## Exercise objective
All of the entries below must be copied out exactly.

Data extracted from a collection:
━━━━━━━━━━
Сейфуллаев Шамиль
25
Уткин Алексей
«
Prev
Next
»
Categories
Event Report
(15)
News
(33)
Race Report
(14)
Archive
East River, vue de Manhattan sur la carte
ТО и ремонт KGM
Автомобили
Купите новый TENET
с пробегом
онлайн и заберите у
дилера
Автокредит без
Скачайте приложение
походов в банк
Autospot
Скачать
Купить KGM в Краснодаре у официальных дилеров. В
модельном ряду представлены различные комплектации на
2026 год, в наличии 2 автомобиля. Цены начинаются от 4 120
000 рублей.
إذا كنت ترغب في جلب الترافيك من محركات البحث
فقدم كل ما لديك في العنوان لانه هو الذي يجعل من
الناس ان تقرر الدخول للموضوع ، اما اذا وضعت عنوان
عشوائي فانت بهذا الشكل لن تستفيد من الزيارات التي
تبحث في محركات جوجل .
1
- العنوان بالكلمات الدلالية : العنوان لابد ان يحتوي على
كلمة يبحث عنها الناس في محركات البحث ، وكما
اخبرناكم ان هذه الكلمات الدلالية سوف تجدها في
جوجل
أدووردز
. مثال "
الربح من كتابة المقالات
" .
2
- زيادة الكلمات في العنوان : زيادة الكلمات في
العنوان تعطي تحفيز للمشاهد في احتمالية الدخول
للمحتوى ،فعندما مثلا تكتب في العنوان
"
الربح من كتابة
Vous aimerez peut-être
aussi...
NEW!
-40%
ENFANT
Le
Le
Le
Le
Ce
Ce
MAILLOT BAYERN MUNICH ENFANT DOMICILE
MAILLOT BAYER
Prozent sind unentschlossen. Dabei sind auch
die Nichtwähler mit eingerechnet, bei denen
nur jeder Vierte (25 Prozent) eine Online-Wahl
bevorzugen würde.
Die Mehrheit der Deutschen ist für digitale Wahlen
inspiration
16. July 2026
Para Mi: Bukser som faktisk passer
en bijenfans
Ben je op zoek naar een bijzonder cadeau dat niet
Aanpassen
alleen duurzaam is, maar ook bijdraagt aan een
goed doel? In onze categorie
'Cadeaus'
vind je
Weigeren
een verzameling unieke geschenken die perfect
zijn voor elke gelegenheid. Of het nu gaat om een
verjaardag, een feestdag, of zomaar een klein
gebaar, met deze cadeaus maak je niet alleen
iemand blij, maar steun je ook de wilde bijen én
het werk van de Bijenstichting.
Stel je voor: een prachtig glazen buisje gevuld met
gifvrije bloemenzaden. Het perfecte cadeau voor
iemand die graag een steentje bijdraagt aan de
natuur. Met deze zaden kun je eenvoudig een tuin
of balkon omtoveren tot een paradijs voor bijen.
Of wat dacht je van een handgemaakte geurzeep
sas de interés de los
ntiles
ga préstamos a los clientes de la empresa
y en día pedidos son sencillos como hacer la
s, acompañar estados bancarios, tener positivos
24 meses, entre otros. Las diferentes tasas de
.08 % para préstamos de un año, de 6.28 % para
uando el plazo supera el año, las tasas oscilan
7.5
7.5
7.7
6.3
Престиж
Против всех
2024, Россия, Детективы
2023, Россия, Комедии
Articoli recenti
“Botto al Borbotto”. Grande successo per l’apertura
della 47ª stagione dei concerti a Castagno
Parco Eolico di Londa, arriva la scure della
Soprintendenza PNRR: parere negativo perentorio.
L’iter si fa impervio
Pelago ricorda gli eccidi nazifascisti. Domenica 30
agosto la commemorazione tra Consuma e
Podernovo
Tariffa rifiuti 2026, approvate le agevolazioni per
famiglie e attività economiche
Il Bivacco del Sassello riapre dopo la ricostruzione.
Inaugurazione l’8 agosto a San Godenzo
━━━━━━━━━━
## Written answer
Сейфуллаев Шамиль
25
Уткин Алексей
«
Prev
Next
»
Categories
Event Report
(15)
News
(33)
Race Report
(14)
Archive
East River, vue de Manhattan sur la carte
ТО и ремонт KGM
Автомобили
Купите новый TENET
с пробегом
онлайн и заберите у
дилера
Автокредит без
Скачайте приложение
походов в банк
Autospot
Скачать
Купить KGM в Краснодаре у официальных дилеров. В
модельном ряду представлены различные комплектации на
2026 год, в наличии 2 автомобиля. Цены начинаются от 4 120
000 рублей.
إذا كنت ترغب في جلب الترافيك من محركات البحث
فقدم كل ما لديك في العنوان لانه هو الذي يجعل من
الناس ان تقرر الدخول للموضوع ، اما اذا وضعت عنوان
عشوائي فانت بهذا الشكل لن تستفيد من الزيارات التي
تبحث في محركات جوجل .
1
- العنوان بالكلمات الدلالية : العنوان لابد ان يحتوي على
كلمة يبحث عنها الناس في محركات البحث ، وكما
اخبرناكم ان هذه الكلمات الدلالية سوف تجدها في
جوجل
أدووردز
. مثال "
الربح من كتابة المقالات
" .
2
- زيادة الكلمات في العنوان : زيادة الكلمات في
العنوان تعطي تحفيز للمشاهد في احتمالية الدخول
للمحتوى ،فعندما مثلا تكتب في العنوان
"
الربح من كتابة
Vous aimerez peut-être
aussi...
NEW!
-40%
ENFANT
Le
Le
Le
Le
Ce
Ce
MAILLOT BAYERN MUNICH ENFANT DOMICILE
MAILLOT BAYER
Prozent sind unentschlossen. Dabei sind auch
die Nichtwähler mit eingerechnet, bei denen
nur jeder Vierte (25 Prozent) eine Online-Wahl
bevorzugen würde.
Die Mehrheit der Deutschen ist für digitale Wahlen
inspiration
16. July 2026
Para Mi: Bukser som faktisk passer
en bijenfans
Ben je op zoek naar een bijzonder cadeau dat niet
Aanpassen
alleen duurzaam is, maar ook bijdraagt aan een
goed doel? In onze categorie
'Cadeaus'
vind je
Weigeren
een verzameling unieke geschenken die perfect
zijn voor elke gelegenheid. Of het nu gaat om een
verjaardag, een feestdag, of zomaar een klein
gebaar, met deze cadeaus maak je niet alleen
iemand blij, maar steun je ook de wilde bijen én
het werk van de Bijenstichting.
Stel je voor: een prachtig glazen buisje gevuld met
gifvrije bloemenzaden. Het perfecte cadeau voor
iemand die graag een steentje bijdraagt aan de
natuur. Met deze zaden kun je eenvoudig een tuin
of balkon omtoveren tot een paradijs voor bijen.
Of wat dacht je van een handgemaakte geurzeep
sas de interés de los
ntiles
ga préstamos a los clientes de la empresa
y en día pedidos son sencillos como hacer la
s, acompañar estados bancarios, tener positivos
24 meses, entre otros. Las diferentes tasas de
.08 % para préstamos de un año, de 6.28 % para
uando el plazo supera el año, las tasas oscilan
7.5
7.5
7.7
6.3
Престиж
Против всех
2024, Россия, Детективы
2023, Россия, Комедии
Articoli recenti
“Botto al Borbotto”. Grande successo per l’apertura
della 47ª stagione dei concerti a Castagno
Parco Eolico di Londa, arriva la scure della
Soprintendenza PNRR: parere negativo perentorio.
L’iter si fa impervio
Pelago ricorda gli eccidi nazifascisti. Domenica 30
agosto la commemorazione tra Consuma e
Podernovo
Tariffa rifiuti 2026, approvate le agevolazioni per
famiglie e attività economiche
Il Bivacco del Sassello riapre dopo la ricostruzione.
Inaugurazione l’8 agosto a San Godenzo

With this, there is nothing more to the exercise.